“Acordar, bonde, quatro horas no escritório ou na fábrica, almoço, bonde, quatro horas de trabalho, jantar, sono e segunda terça quarta quinta sexta e sábado no mesmo ritmo. Um belo dia, surge o “por quê” e tudo começa a entrar em lassidão tingida de assombro. A lassidão está ao final dos atos de uma vida marginal, mas inaugura ao mesmo tempo um movimento da consciência. Ela o desperta e provoca sua continuação. A continuação é um retorno inconsciente aos grilhões, ou é o despertar definitivo”.
Esta é citação de Albert Camus em “O mito de Sísifo”. Ela nos oferece uma chave de leitura para escancarar o mundo do futebol. O autor retrata o momento da tomada de consciência na vida de um trabalhador. De modo semelhante, penso um torcedor raiz sendo tocado, experenciando sua epifania do absurdo:
Correr, mais uma quarta-feira quase quinta, e ele correndo… correndo novamente, buscando se esconder em meio à escuridão das vielas, fugindo, de um lado da polícia, de outro da nova emboscada no metrô da torcida rival. Ainda por cima ferido na alma pela derrota consumada pelo VAR e pela dor no corpo exposto, provocada pelo cacetete de um PM, que escolhe, muitas vezes, pela cor da pele e não da camisa, quem receberá o golpe mais contundente. Tenta parar. Puxar o ar. Uma pressão no peito. Sente o tempo devagar. Contrariando o momento, os pensamentos, descompassados, estão acelerados…
Subitamente, emerge um pensamento que não consegue identificar a origem, apenas surge. Na imagem que se forma, se vê apenas como uma ficha nas mãos de outros torcedores que se vestem diferentes, e assistem o jogo de outro lugar. Sente ser uma arma para defender a honra desses homens, que não se garantem em um duelo. A sua paixão é lazer para esses nobres, que brincam seriamente com sua vida. Que debocham da sua condição inferior. É manipulado como soldado raso, bucha de canhão.
Ele, num lampejo, pensa: por que os defende? As vitórias para eles representam apenas alegria passiva, que reforçam o sentimento de superioridade simbólica, resquícios de raça superior. Mas para ele não é a mesma coisa.
Eles vivem a vitória com a barriga cheia e as derrotas com mais comida e bebida para afogar as mágoas. Enquanto ele luta, na vitória ou na derrota, de corpo e alma na arquibancada e do lado de fora do estádio. Eles sempre gozam, já ele, constantemente, fica na iminência de contínuos coitos interrompidos.
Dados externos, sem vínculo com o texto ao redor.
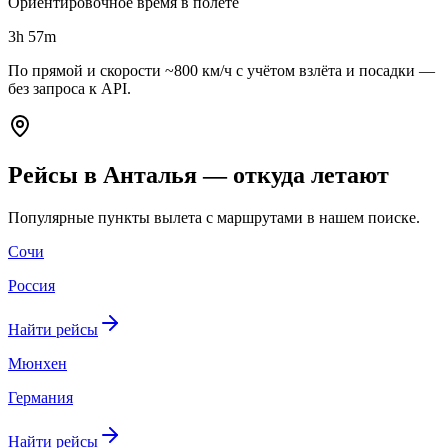
Ориентировочное время в полёте
3h 57m
По прямой и скорости ~800 км/ч с учётом взлёта и посадки —
без запроса к API.
Рейсы в Анталья — откуда летают
Популярные пункты вылета с маршрутами в нашем поиске.
Сочи
Россия
Найти рейсы
Мюнхен
Германия
Найти рейсы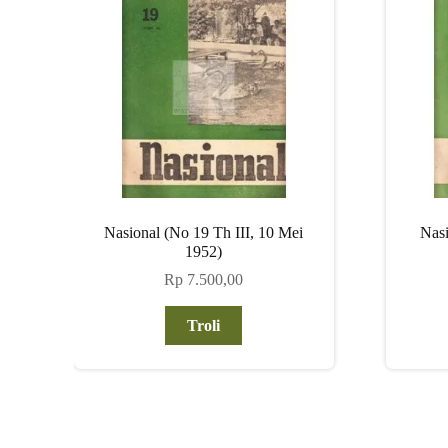
Nasional (No 19 Th III, 10 Mei
Nasi
1952)
Rp
7.500,00
Troli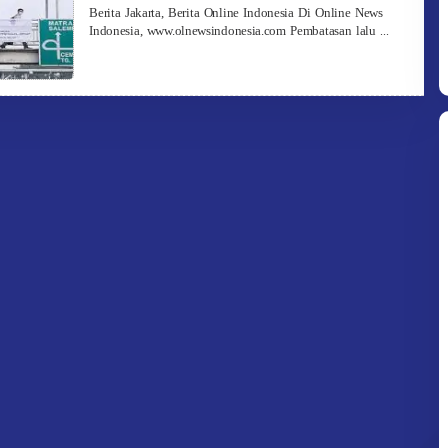
Redaksi
Berita Jakarta, Berita Online Indonesia Di Online News
Indonesia, www.olnewsindonesia.com Pembatasan lalu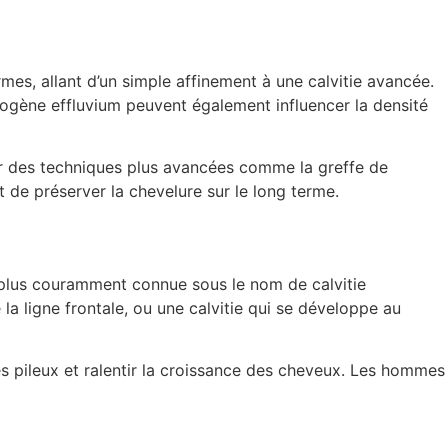
es, allant d’un simple affinement à une calvitie avancée.
élogène effluvium peuvent également influencer la densité
ar des techniques plus avancées comme la greffe de
 de préserver la chevelure sur le long terme.
 plus couramment connue sous le nom de calvitie
la ligne frontale, ou une calvitie qui se développe au
es pileux et ralentir la croissance des cheveux. Les hommes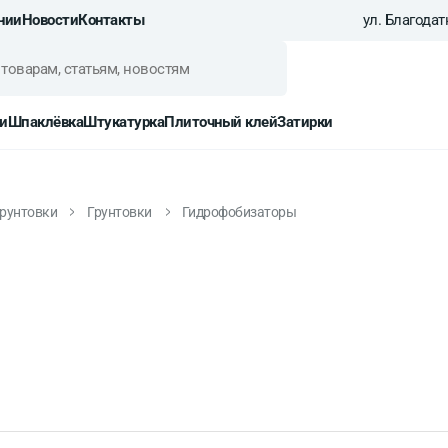
нии
Новости
Контакты
ул. Благодатн
и
Шпаклёвка
Штукатурка
Плиточный клей
Затирки
грунтовки
Грунтовки
Гидрофобизаторы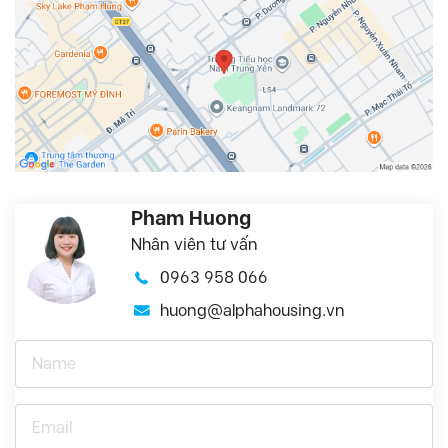
Pham Huong
Nhân viên tư vấn
0963 958 066
huong@alphahousing.vn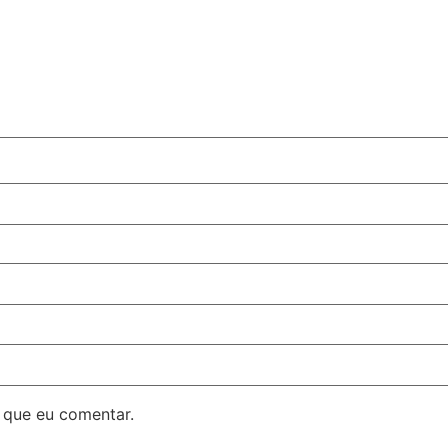
 que eu comentar.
De repente, a epifania fatal do absurdo. Como operário organizado e fiel, ele sustenta a felicidade dos patrões. Enquanto estão felizes, o suportam, até o elogiam, fazendo-o pensar que um dia até poderia ser como eles, um sócio especial do clube, uma pessoa importante, um torcedor ilustre. Contudo, ele apenas lustra a geral, já eles são lustrados nas áreas VIPs e camarotes.
O mundo real se faz presente. Percebe que sua carteirinha nunca passou ou passará na catraca do clube social. Como militante, não pode frequentar os bailes, muito menos as piscinas. É tolerado apenas quando as circunstâncias convêm. O jogo é feito para que ele nunca seja sócio do clube deles.
Após mais essa derrota, ele voltará a ser periferia, enquanto a vida deles permanecerá a mesma. Para eles o jogo continua, foi apenas um dia ruim, só precisam talvez comprar um outro brinquedo: um novo treinador.
Entretanto, talvez algo tenha mudado nele, com potencial para contagiar mais outros iguais a ele, para um silencioso desespero e preocupação deles.